--- What the task asks ---
Search the entries for the word "street" and pull out each line that has it.

────────────────────

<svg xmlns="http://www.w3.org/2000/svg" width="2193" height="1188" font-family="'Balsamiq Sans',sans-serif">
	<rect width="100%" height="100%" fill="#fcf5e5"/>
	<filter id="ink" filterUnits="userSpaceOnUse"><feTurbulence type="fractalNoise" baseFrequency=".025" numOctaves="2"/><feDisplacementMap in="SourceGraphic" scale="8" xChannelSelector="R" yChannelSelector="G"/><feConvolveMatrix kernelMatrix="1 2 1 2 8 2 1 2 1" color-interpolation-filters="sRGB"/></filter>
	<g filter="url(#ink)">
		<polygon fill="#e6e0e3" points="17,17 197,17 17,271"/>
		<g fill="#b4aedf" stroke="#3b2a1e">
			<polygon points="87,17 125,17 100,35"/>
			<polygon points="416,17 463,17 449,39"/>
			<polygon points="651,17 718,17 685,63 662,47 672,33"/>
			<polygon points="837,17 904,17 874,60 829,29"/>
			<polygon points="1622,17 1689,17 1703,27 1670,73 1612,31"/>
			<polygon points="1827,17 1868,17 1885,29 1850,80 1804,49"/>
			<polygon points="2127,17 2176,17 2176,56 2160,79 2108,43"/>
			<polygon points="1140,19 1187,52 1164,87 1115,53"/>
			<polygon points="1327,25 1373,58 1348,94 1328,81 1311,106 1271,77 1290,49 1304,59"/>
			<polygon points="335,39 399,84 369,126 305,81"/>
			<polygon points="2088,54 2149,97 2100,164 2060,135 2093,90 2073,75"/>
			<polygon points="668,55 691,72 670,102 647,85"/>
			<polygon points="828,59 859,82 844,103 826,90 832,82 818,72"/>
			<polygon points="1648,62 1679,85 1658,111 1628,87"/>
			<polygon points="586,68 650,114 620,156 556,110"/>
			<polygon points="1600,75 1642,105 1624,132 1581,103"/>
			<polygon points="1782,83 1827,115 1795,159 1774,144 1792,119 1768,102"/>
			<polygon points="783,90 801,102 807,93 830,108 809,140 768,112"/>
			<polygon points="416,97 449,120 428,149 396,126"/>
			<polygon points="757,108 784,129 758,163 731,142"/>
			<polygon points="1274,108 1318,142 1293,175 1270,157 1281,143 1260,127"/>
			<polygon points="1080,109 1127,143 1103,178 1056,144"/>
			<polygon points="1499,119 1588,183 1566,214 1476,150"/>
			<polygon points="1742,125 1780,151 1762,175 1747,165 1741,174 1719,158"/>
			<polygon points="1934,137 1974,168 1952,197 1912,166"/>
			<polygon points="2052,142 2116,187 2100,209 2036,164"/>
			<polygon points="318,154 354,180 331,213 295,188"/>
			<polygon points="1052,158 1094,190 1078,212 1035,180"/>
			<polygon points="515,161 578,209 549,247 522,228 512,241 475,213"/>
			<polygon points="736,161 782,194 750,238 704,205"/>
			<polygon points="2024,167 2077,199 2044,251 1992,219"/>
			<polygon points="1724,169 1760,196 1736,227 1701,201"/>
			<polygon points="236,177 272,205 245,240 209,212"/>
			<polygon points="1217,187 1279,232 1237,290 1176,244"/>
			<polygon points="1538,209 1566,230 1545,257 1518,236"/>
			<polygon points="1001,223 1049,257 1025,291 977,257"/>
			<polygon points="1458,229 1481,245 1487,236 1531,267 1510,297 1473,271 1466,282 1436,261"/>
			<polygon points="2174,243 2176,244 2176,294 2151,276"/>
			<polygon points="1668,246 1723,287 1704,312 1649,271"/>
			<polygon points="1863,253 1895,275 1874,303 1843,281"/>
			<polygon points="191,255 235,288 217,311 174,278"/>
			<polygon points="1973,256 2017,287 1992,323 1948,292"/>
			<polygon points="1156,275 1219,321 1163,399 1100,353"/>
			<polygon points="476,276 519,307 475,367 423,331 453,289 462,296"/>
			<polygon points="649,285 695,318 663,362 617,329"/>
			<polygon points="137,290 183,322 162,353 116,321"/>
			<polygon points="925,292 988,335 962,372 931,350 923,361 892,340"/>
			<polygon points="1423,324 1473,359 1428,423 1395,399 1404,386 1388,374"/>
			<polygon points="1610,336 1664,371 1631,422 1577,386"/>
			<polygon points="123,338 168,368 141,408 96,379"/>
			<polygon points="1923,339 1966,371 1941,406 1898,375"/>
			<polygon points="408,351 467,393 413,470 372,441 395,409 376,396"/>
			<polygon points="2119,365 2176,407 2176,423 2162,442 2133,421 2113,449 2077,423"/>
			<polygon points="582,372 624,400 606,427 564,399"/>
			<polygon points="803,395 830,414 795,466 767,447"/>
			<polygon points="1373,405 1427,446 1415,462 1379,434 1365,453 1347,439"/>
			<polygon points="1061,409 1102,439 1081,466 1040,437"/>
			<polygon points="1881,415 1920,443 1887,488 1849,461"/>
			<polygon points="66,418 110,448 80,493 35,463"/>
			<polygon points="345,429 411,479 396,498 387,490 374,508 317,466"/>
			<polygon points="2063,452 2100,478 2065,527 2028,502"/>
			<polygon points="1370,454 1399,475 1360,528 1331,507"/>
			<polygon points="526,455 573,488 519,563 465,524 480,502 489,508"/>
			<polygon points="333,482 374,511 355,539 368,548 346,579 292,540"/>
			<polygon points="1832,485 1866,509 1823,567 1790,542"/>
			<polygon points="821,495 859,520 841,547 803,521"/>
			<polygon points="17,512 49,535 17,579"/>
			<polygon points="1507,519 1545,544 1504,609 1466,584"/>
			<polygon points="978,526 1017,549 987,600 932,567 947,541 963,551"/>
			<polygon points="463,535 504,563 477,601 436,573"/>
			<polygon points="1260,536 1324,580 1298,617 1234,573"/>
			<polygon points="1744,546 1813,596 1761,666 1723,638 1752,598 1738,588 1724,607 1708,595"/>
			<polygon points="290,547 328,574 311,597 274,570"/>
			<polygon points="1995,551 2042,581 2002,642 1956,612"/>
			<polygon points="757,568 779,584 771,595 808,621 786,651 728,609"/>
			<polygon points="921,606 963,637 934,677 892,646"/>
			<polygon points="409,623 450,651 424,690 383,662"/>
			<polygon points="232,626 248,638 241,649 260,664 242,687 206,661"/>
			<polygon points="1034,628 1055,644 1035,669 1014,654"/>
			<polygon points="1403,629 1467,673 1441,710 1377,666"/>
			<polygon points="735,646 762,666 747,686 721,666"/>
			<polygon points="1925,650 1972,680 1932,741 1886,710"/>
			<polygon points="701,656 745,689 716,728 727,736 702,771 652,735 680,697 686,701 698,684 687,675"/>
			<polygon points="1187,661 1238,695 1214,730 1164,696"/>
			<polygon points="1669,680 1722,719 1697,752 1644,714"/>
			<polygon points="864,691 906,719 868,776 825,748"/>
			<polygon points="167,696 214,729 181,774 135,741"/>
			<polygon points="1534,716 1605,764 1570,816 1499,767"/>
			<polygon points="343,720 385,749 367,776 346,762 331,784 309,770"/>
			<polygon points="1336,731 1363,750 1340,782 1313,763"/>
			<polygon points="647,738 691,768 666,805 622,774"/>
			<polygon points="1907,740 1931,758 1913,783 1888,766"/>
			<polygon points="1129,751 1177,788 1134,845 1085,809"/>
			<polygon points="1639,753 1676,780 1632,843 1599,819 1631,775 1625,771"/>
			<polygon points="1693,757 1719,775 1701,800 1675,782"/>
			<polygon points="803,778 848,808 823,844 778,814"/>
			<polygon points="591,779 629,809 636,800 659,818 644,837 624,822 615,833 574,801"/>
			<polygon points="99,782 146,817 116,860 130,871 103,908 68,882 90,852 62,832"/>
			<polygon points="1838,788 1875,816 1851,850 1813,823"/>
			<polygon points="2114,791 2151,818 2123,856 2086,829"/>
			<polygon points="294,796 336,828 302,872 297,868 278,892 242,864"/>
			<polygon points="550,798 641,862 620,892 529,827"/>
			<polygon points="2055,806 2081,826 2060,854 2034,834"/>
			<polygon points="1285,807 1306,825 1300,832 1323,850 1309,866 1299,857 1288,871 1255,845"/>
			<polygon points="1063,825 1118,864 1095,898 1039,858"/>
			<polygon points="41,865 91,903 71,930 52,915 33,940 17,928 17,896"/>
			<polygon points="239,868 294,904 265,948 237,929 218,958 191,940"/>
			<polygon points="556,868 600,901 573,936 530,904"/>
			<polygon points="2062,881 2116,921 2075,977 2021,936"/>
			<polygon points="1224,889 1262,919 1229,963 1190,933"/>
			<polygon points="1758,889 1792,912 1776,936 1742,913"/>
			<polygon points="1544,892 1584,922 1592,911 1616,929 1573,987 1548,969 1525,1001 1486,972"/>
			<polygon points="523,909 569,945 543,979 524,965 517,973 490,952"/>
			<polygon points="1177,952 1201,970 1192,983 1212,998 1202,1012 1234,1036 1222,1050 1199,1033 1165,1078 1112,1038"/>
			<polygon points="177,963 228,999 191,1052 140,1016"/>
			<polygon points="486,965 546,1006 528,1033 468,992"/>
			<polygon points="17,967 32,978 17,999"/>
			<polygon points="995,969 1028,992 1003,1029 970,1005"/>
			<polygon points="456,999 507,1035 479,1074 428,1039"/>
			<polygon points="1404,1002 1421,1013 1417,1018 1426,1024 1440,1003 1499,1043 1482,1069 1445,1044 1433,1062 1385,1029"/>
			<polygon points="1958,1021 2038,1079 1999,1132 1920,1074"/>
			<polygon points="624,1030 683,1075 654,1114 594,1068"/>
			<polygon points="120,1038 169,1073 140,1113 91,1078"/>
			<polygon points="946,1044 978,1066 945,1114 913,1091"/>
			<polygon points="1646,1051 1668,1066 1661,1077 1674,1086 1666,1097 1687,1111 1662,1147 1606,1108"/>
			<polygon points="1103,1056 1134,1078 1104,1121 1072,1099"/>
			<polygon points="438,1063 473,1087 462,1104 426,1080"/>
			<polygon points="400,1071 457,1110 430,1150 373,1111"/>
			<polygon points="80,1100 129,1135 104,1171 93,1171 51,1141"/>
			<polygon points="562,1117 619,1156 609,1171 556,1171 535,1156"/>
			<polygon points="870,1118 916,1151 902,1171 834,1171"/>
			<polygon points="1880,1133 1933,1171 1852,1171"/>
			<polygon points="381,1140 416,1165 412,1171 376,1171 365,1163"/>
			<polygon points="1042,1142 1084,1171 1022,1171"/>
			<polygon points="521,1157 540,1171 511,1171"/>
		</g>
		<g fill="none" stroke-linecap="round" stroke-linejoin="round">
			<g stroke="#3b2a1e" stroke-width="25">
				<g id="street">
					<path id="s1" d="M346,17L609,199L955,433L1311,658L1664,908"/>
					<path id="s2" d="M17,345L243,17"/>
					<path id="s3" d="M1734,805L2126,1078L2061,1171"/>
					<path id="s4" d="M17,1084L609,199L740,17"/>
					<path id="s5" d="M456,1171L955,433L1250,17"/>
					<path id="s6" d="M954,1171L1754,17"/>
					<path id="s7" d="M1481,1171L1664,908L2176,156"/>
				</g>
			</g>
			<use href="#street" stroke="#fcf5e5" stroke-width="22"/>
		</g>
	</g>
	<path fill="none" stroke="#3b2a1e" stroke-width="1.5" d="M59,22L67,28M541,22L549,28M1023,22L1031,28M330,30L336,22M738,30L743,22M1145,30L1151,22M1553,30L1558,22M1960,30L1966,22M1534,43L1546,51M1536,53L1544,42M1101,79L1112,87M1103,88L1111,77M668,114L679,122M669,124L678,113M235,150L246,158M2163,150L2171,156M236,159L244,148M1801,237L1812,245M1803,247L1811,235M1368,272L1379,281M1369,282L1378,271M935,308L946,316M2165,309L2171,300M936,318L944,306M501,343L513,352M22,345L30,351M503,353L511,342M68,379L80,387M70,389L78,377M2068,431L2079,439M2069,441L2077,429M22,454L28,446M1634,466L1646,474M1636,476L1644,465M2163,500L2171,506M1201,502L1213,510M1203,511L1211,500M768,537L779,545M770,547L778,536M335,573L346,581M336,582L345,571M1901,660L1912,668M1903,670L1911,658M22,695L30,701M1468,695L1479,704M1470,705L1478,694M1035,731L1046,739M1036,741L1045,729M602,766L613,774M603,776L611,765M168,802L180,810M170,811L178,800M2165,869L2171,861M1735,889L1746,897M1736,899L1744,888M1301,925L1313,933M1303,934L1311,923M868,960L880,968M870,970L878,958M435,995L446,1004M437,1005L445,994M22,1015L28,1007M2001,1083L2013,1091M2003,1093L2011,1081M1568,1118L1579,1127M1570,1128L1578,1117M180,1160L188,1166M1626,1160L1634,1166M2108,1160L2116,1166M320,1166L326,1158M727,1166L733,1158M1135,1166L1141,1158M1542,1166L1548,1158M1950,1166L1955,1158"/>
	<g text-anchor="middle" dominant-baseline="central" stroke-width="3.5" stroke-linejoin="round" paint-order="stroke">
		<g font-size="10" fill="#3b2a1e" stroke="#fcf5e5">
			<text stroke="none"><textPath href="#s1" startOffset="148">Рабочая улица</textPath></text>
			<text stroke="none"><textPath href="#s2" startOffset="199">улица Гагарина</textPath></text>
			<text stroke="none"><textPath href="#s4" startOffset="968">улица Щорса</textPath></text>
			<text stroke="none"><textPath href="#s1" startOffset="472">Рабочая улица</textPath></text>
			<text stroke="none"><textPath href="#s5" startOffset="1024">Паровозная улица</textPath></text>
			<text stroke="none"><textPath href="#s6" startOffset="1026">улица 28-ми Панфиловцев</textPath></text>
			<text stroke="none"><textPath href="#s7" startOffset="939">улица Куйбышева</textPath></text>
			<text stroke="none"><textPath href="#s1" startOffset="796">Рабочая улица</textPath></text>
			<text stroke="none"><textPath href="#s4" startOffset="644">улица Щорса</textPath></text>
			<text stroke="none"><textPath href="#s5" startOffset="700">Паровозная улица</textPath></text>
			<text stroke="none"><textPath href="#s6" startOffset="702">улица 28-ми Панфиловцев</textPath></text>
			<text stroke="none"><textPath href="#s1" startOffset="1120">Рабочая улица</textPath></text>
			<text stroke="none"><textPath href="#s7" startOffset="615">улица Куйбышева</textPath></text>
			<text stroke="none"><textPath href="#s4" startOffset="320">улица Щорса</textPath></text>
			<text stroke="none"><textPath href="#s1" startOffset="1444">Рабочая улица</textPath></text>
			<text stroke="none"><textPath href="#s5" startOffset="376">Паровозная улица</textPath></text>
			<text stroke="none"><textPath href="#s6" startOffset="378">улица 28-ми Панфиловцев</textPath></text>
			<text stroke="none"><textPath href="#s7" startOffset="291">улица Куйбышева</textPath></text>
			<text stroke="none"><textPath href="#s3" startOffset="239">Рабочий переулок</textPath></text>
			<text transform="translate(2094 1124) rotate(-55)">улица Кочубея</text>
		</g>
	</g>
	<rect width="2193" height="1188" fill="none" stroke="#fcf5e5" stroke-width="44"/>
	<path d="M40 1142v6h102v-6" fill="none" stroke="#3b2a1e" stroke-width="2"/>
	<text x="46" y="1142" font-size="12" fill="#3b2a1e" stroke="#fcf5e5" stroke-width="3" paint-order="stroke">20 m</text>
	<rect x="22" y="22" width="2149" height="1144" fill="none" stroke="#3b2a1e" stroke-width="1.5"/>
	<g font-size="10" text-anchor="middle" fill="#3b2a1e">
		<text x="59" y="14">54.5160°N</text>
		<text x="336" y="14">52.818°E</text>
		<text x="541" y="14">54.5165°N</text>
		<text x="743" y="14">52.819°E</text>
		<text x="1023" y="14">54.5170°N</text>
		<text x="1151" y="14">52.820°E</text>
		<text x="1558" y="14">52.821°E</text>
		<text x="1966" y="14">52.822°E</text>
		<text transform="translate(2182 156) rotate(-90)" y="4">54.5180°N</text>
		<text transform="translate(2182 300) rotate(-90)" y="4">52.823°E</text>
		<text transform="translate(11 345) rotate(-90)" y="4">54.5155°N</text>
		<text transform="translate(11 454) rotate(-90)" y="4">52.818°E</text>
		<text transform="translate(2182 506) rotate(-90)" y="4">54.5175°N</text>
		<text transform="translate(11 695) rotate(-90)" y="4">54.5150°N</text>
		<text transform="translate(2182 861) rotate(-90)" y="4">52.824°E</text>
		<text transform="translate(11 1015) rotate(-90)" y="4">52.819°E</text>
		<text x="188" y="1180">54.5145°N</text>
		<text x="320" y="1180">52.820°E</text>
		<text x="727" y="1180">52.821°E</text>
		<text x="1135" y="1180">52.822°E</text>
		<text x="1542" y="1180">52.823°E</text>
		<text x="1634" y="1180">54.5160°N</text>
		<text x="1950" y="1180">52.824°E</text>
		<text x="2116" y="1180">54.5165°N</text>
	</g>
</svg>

────────────────────

--- Response to the task ---
				<g id="street">
			<use href="#street" stroke="#fcf5e5" stroke-width="22"/>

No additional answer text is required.